To determine whether the visitor is using one of these browsers you need to look for "MSIE,", "Firefox,", "Netscape," or "Opera" in the userAgent string. Use the indexOf() method to look for these references.

function whichBrowser()
  if (navigator.userAgent.indexOf("MSIE") != -1) {
    alert("You are running Microsoft Internet Explorer."); }
  else if (navigator.userAgent.indexOf("Firefox") != -1) {
    alert("You are running FireFox."); }
  else if (navigator.userAgent.indexOf("Navigator") != -1) {
    alert("You are running Netscape."); }
  else if (navigator.userAgent.indexOf("Opera") != -1 ) {
    alert("You are running Opera."); }
  else if (navigator.userAgent.indexOf("Chrome") != -1 ) {
    alert("You are running Chrome."); }
  else {
    alert("You are running some odd-ball browser.");

function init()
  var btnBrowser = document.getElementById("btnBrowser");
  btnBrowser.onclick = whichBrowser;

window.onload = init;

<input type="button" value="Which Browser?" id="btnBrowser">

Listing 7-1. Code to test for browser.

Determining the Platform

There are differences among the same browser running on different platforms, that is, under different operating systems. You can test for the type of computer being used through the navigator.platform string. Common tests include those for the lower-case substrings "win," "mac," "unix," and "linux."

function whichPlatform()
  var OS = navigator.platform.toLowerCase();
  if (OS.indexOf("win") != -1) {
    alert("You are running Windows OS."); }
  else if (OS.indexOf("mac") != -1) {
    alert("You are running Mac OS."); }
  else if (OS.indexOf("unix") != -1) {
    alert("You are running Unix OS."); }
  else if (OS.indexOf("linux") != -1) {
    alert("You are running Linux OS."); }
  else {
    alert("Please buy a computer.");

function init()
var btnPlatform = document.getElementById("btnPlatform");
btnPlatform.onclick = whichPlatform;

window.onload = init;

<input type="button" value="Which Platform?" id="btnPlatform">

Listing 7-3. Code to test for browser platform.

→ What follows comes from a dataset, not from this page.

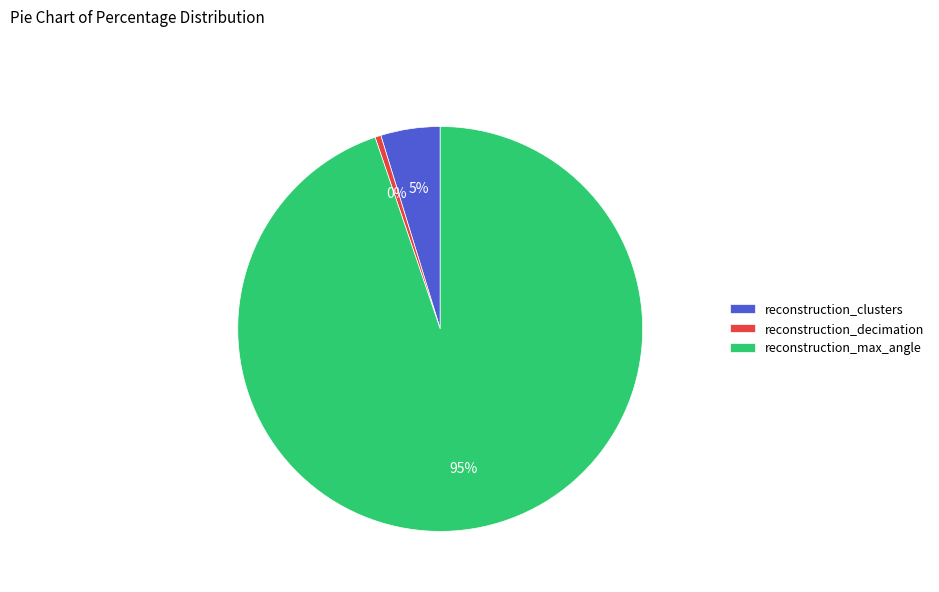

Which category accounts for the majority?

reconstruction_max_angle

The need to check for different browsers and operating systems is to adjust both HTML and JavaScript code for compatibility. In the easiest case, you may need to provide alternate code for different types of browsers or computers; in the most severe case, you may need to create entirely different pages. There is usually some type of trade-off between making pages compatible for different systems versus the amount of time and effort involved. There is no hard and fast rule; it depends primarily on the number of visitors arriving at your site with various computers and browsers.